Dr. José Kormann (Histórias da História)
Historiador
Quando a mãe voltou, Eliana lhe disse:
- Mamãe, estou com a boca doída de tanto cumprimentar pessoas.
A mãe riu muito e lhe explicou que o cumprimento a todos é só em localidades pequenas e que nas cidades maiores só se cumprimentam os conhecidos.
Era essa a primeira vez que Eliana saía de casa para morar fora. Esse período de adaptação foi-lhe muito dolorido: saudades de casa, saudade de toda família que tão longe ficou, pouca liberdade na casa em que morava lá em Mafra, distância até a escola e muita dificuldade de entrosamento. Eliana era muito matuta em relação às demais meninas: o Colégio Santa Inês era, na época, exclusivamente feminino. Era uma escola para grã-finos, uma escola para elites e lá entre essa gente estava Eliana, a matutinha. Lá ela foi parar a conselho de família nobre de Craveiro, os Herbest, cujas filhas lá já estudavam.

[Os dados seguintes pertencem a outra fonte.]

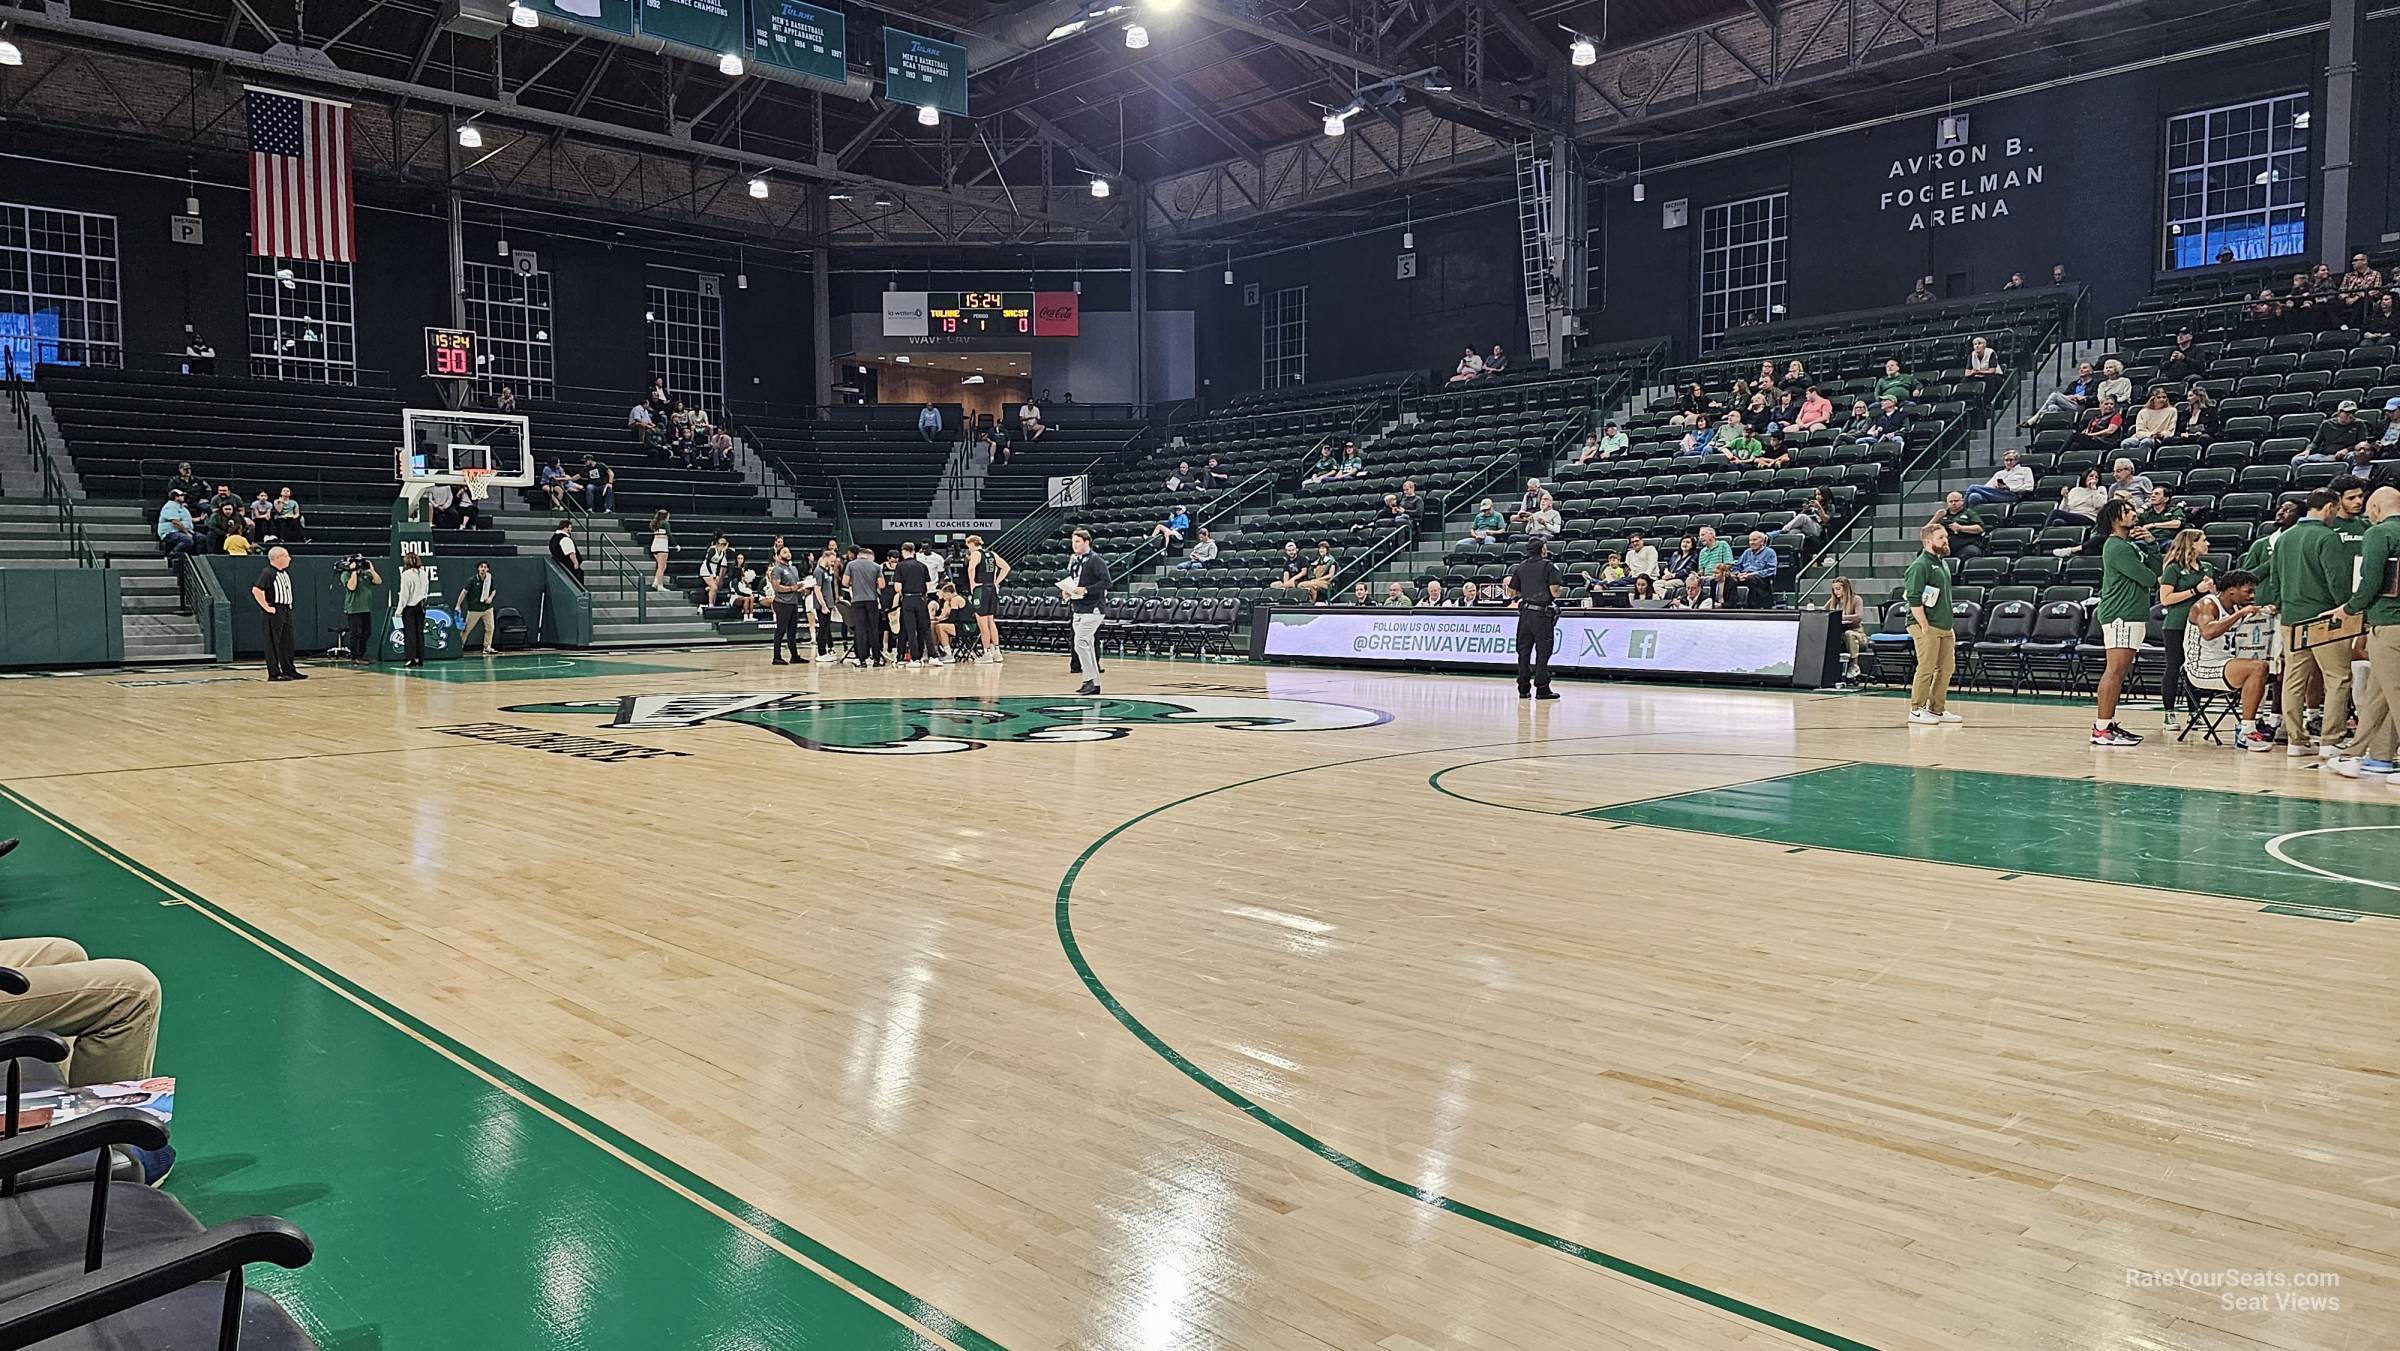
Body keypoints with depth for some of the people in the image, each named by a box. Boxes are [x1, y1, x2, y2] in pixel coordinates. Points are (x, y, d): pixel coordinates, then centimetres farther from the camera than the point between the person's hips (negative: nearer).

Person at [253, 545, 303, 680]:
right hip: (274, 612, -9)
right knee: (273, 643, -3)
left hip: (286, 610, 9)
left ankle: (289, 671, 18)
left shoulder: (286, 572, 14)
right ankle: (274, 673, 0)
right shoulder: (268, 573, -14)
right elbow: (256, 590, -23)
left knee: (287, 642, 11)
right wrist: (266, 607, -21)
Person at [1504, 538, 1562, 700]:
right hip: (1542, 613, -5)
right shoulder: (1548, 566, -5)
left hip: (1525, 612, 5)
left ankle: (1523, 688, 8)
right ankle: (1542, 689, -2)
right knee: (1543, 650, -1)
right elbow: (1555, 591, -12)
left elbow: (1511, 592, 11)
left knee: (1524, 650, 7)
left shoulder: (1521, 567, 10)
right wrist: (1556, 592, 10)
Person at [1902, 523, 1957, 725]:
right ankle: (1916, 710, 2)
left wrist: (1950, 626, 18)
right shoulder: (1920, 566, -12)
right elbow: (1914, 600, -17)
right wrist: (1925, 627, -18)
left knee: (1947, 667, 10)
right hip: (1927, 627, -9)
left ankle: (1937, 709, 20)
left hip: (1945, 627, 9)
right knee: (1926, 669, -7)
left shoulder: (1944, 564, 16)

Apesar de todas as dificuldades de adaptação Eliana conseguiu acompanhar bem todos os estudos. No final de ano ela passou em todas as disciplinas e só ficou em exame em Língua Portuguesa, por apenas dois décimos de pontos.
Nesta escola o rigor era grande. Uniforme diário de gola. Material diversificado e de qualidade. Muito luxo. Tudo eram regras, regras e mais regras. Verdadeira disciplina de exército. Para entrar na sala de aula havia necessidade de trocar de sapatos. Aprendia-se, mas só na base da cobrança, de muita exigência e bem pouca motivação. Na época mais se memorizava do que propriamente se aprendia. Professoras, a maioria, só freiras. Somente nas últimas séries havia algumas professoras civis. Eliana lembra-se de várias delas com carinho.

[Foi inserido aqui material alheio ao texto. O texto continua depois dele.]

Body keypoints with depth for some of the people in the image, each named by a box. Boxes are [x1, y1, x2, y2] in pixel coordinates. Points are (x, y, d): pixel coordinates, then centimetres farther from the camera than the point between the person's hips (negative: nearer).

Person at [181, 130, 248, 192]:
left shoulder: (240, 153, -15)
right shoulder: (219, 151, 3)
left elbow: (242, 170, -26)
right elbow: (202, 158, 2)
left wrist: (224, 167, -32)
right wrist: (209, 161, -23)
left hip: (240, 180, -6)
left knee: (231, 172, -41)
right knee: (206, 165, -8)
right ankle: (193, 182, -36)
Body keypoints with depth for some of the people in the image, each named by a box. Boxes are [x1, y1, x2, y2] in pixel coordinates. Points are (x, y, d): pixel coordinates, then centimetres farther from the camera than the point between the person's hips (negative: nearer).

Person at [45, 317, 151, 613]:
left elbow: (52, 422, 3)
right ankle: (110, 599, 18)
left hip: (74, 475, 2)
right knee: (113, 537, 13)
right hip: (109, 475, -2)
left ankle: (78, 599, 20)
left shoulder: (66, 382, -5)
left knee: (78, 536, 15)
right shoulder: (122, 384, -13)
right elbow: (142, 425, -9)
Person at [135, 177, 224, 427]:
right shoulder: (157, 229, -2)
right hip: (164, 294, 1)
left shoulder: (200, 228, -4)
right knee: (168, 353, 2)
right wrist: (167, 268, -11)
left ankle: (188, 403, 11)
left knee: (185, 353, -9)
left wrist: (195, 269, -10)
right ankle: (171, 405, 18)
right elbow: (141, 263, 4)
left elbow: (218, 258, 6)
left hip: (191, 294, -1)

Na escola não havia cantina, mas diariamente vinha uma senhora que na hora do recreio vendia guloseimas diversas, que eram disputadas pelas meninas de famílias abastadas, enquanto Eliana encostada numa mureta, bem reservada, saboreava o pão caseiro com banana e doce de pêra. Ela não se lembra de nem um dia em que tenha comprado lanche. A vontade existia, mas a carência não o permitia.
Pagava-se mensalidade. O material escolar era todo ele comprado. Uniforme escolar era obrigatório, mas os alunos não o recebiam. Merenda escolar não existia. E hoje...?!
Com o passar dos anos, conseguiu, finalmente, se entrosar e participar de um pequeno grupo de meninas mais humildes que a maioria. A solidão já não era tanta. Foi nesta época que, por determinação da direção da escola, cada aluna devia levar para a escola uma lata de cera Poliflor para lustrar o piso. Papai e mamãe honravam com todos os compromissos, mas nunca deixavam recursos extras - e assim Eliana não tinha como comprar a tal lata de cera que seria o passaporte para a sala de aula num determinado dia. Resultado: sem a cera, ela foi impedida de entrar na sala. Foi a única que passou por esta humilhação. Resultado, perdeu a prova e, como castigo, teve de pagar com um maçante trabalho extra-escolar.
Mas se pode dizer que lá Eliana não aprendeu. Foi com muita dificuldade e com pouca psicologia, mas aprendeu bem. Não reprovou nenhuma vez e assim em 1971 ela concluiu a oitava série.